The RUFP claimed that at least two of its supporters had been killed.

Lieutenant-General Daniel Ishmael Opande, the Kenyan commander of UN military force in the country, reassured Sierra Leoneans that his peacekeepers would continue to provide security and back-up for the newly trained police force.

The United Nations special mission in Sierra Leone, Unamsil, is currently the UN's largest peacekeeping operation.

Although the Saturday skirmishes were an isolated incident in an otherwise peaceful build-up to the elections in Sierra Leone, observers note that, despite much talk of reconciliation and national unity, the current peace is still uncertain.

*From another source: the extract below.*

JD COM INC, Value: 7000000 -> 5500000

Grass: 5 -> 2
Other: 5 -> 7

Opande made a similar observation. "Let’s say the worst is, perhaps, behind us, but the peace that is reigning here needs to be built upon and to be strengthened. Fires can still be lit and they can burn," he warned.

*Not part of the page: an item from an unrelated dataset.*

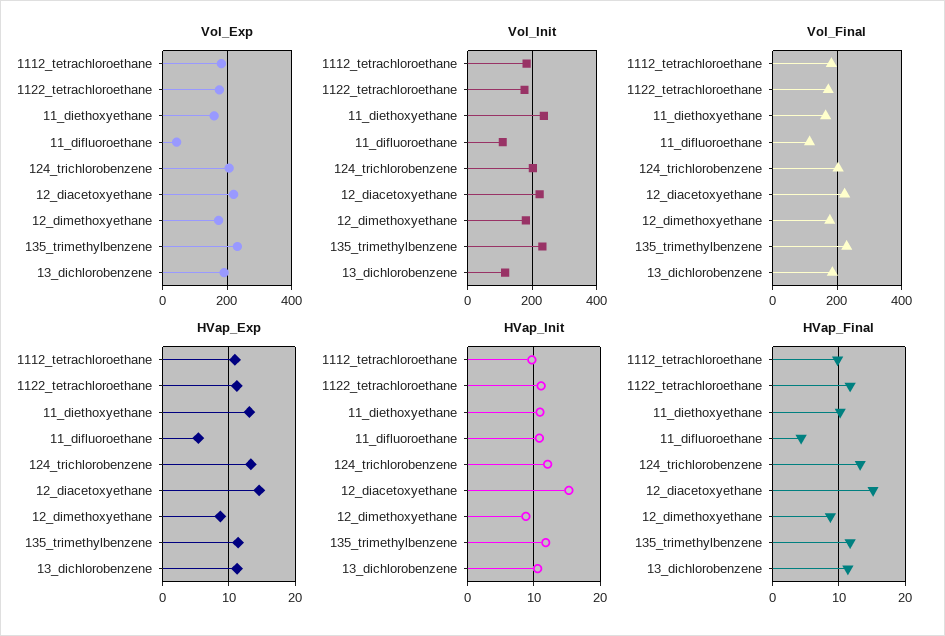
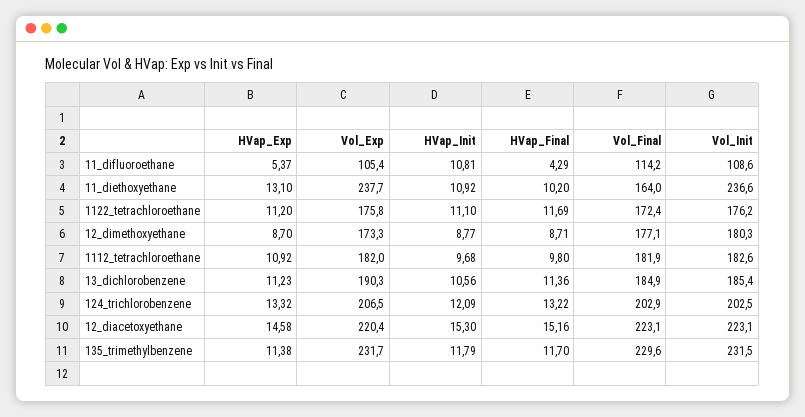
Vol_Exp, 11_diethoxyethane: 160 -> 237.7
Vol_Exp, 11_difluoroethane: 40 -> 105.4
Vol_Init, 13_dichlorobenzene: 120 -> 185.4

The conflict in Sierra Leone formally ended just five months ago. Figures for those killed during the war range between 50,000 and 200,000.

UN Secretary General Kofi Annan issued a message of encouragement to Sierra Leone on Monday, saying the upcoming elections marked "an important milestone in the peace process".

Yet, despite considerable optimism about the future expressed by senior UN officials in Sierra Leone, analysts stress that the country is still in the post-war phase, emerging from ten years of horror, so it will take time for peace to take hold. They add that the fundamental reasons behind the conflict must be addressed.

Despite diamonds and other natural resources, Sierra Leone is languishing at the bottom of the UN’s human development index as the poorest country in the world.